Затем Анастасия Петровна пригласила к столу. Катя не без радости сосредоточилась на том, что жена у Васи была покорной, но блеклой женщиной. И на том, что Соня играла по-ученически жестко: пальцы ее сгибались под прямым углом, а не эластично плыли по клавишам.
Соня была похожа на Васю. Кате тоже достались мужские черты: она, минуя маму, с годами все больше походила на дедушку. Правда, говорили, что она унаследовала и дедушкино обаяние, которое было не мужским и не женским, а, по словам Васи, всепокоряющим. Катя, наверно, и в самом деле переняла это дедушкино достоинство, ибо своих одноклассников она покорила. В напряженных ситуациях учителя даже обращались к ней за помощью -- и она расслабляла напряжение, за что ей пытались присваивать звание то "вожака", то "предводительницы".

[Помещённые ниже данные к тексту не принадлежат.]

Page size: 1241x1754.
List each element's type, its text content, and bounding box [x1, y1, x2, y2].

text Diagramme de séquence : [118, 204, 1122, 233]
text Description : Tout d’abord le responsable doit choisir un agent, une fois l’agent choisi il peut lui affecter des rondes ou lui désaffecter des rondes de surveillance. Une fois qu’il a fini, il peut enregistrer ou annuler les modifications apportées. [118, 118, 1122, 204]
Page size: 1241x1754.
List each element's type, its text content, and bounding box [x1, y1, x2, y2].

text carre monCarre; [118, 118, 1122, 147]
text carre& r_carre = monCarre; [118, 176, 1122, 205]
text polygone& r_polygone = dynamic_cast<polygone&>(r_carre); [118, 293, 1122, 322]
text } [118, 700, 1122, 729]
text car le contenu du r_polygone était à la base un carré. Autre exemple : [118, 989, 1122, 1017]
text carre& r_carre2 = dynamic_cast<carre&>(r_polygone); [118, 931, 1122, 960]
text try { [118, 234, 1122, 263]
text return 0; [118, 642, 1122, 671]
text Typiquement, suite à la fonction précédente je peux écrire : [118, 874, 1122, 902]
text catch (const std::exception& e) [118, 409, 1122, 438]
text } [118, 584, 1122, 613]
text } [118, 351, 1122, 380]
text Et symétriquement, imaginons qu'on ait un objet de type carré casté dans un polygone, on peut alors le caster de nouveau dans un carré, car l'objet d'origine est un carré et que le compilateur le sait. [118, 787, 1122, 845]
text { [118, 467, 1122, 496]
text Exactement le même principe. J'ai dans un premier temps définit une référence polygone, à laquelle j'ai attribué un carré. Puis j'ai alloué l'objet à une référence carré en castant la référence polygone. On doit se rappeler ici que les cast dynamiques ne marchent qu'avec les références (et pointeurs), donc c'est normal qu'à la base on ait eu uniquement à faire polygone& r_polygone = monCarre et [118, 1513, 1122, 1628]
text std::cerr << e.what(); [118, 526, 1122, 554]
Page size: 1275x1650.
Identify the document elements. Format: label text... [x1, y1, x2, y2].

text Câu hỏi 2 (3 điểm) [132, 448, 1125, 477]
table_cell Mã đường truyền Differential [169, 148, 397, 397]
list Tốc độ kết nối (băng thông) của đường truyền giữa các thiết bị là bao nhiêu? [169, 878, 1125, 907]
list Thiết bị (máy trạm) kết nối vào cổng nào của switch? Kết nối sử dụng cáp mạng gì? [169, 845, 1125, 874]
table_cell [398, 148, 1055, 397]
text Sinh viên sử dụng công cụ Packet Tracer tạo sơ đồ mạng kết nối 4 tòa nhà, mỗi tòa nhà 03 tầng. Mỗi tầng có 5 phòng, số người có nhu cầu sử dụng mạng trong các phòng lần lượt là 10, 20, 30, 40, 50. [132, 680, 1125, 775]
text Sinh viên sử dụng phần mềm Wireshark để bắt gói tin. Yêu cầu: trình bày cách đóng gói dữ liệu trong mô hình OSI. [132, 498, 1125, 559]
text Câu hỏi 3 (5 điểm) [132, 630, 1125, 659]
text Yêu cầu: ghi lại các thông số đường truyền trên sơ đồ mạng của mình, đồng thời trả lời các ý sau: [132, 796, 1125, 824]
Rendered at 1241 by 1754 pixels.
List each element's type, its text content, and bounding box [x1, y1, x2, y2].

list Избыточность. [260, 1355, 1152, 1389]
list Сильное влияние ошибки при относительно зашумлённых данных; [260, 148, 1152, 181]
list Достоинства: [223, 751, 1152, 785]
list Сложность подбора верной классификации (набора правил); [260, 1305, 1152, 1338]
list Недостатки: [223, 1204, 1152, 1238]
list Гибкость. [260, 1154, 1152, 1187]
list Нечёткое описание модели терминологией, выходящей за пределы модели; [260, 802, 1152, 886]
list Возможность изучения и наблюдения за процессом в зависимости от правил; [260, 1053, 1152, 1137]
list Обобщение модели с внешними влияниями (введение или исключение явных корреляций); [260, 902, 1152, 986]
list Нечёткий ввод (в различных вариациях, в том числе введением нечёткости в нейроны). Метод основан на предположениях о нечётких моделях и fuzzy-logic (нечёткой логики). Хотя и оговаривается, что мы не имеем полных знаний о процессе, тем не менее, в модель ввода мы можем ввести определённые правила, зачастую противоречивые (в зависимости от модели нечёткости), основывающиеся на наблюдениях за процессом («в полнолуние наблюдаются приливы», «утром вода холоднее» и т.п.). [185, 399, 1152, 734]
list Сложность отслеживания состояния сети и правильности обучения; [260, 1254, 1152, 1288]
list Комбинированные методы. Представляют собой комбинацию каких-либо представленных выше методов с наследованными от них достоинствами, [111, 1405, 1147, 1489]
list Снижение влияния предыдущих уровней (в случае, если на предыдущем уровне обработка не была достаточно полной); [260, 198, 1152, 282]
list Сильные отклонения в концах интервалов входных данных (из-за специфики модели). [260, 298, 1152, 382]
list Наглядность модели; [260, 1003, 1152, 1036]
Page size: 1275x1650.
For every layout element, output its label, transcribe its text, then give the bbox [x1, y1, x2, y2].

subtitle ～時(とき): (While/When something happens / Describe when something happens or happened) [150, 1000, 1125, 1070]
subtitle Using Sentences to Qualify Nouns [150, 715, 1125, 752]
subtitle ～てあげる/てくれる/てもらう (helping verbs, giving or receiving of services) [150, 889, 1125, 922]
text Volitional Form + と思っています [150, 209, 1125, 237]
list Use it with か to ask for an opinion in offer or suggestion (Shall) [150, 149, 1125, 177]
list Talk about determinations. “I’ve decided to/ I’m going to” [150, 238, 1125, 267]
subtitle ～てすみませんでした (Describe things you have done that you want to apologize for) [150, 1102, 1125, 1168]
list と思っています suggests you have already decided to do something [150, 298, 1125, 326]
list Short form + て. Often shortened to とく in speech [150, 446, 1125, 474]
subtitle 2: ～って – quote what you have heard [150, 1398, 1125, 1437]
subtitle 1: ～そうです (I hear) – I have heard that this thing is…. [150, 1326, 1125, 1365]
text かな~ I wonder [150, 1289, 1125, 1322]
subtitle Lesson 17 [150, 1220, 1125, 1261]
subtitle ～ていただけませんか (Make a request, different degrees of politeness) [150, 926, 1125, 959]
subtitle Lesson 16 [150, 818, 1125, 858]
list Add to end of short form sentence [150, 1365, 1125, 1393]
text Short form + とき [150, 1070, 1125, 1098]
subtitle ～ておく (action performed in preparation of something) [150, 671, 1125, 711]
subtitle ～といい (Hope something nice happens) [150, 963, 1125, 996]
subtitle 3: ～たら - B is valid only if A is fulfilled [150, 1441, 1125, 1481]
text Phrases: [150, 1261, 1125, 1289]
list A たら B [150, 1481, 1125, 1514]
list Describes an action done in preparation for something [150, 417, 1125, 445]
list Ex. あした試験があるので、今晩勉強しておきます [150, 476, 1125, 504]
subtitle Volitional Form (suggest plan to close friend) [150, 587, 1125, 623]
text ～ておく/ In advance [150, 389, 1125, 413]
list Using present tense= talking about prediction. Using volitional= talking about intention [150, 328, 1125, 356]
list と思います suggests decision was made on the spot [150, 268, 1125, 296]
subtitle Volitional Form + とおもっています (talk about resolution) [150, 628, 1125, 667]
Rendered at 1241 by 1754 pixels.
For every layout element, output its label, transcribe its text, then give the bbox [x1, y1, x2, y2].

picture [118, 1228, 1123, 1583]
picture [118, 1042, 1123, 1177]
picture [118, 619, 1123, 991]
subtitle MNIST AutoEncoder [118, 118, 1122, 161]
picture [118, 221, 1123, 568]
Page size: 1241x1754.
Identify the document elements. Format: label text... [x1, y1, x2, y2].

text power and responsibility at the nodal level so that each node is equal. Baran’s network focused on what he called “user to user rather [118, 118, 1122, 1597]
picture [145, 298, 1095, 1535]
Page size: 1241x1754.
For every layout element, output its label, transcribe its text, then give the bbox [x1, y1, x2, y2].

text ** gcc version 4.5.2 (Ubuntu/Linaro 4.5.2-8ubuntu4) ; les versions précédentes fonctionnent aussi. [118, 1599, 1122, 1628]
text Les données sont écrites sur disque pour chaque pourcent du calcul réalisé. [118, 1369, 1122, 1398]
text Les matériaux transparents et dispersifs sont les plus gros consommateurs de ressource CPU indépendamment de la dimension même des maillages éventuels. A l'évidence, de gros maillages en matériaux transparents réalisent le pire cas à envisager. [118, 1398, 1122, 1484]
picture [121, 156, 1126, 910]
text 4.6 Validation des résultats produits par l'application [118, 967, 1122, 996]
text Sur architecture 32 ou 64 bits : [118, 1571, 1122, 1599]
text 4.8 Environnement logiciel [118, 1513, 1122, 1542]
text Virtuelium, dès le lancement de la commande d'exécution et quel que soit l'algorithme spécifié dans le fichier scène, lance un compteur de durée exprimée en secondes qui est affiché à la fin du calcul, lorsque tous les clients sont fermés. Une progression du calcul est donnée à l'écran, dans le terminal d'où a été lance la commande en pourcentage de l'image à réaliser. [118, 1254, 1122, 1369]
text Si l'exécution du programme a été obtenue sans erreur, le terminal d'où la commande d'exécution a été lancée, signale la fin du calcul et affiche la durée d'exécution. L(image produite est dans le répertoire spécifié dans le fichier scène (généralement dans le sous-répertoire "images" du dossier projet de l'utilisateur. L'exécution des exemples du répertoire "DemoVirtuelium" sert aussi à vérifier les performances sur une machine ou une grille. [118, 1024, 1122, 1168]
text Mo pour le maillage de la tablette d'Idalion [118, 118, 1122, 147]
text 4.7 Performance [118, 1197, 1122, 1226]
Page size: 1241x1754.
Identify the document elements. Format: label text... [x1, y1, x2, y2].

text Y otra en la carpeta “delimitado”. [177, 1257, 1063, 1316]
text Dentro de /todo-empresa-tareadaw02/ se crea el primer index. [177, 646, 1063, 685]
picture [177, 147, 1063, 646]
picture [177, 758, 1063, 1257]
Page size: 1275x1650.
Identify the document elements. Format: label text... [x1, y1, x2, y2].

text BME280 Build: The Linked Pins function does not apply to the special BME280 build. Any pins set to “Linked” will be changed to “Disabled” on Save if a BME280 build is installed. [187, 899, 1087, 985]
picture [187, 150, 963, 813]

-- Она будущий педагог! -- безапелляционно определил Александр Степанович, ибо предпочитал это звание всем остальным.
Васин отец Григорий Кузьмич, заметив, что Катя то и дело поглядывает на фотографию дедушки, нашел нужным все-таки достать молоток и укрепить гвоздь, на котором держалась рама. Заодно он все же попытался подлечить и ножку стола. Ужин от этого на время прервался.
-- Вася Григорьевич рассказывал мне, что вы почти что Кулибин, --сфантазировала Катя во имя покоя и мира.
Кульков согласно кивнул.
Отметив про себя, что Григорий Кузьмич был единственным нарушителем безупречно соблюдавшихся правил домашнего движения, Катя оценила и то, что Вася нарушителя штрафу не подвергал. Эту терпимость к действиям Григория Кузьмича, в которых участвовал и молоток, Катя сочла результатом Васиной тактичности, его преклонения перед старостью со всеми ее безобидными чудачествами.
Произведя глубокую разведку, выяснив обстановку в Васином доме, Катя стала прощаться.
-- А Сонина статья? -- неуверенно напомнил Вася уже в прихожей.
-- Ах, да!
Катя совсем забыла... Ссылаться на склероз было преждевременно, и она сослалась на "Вечернюю серенаду" Шуберта: фортепианное творчество Сони отвлекло-де от творчества литературного.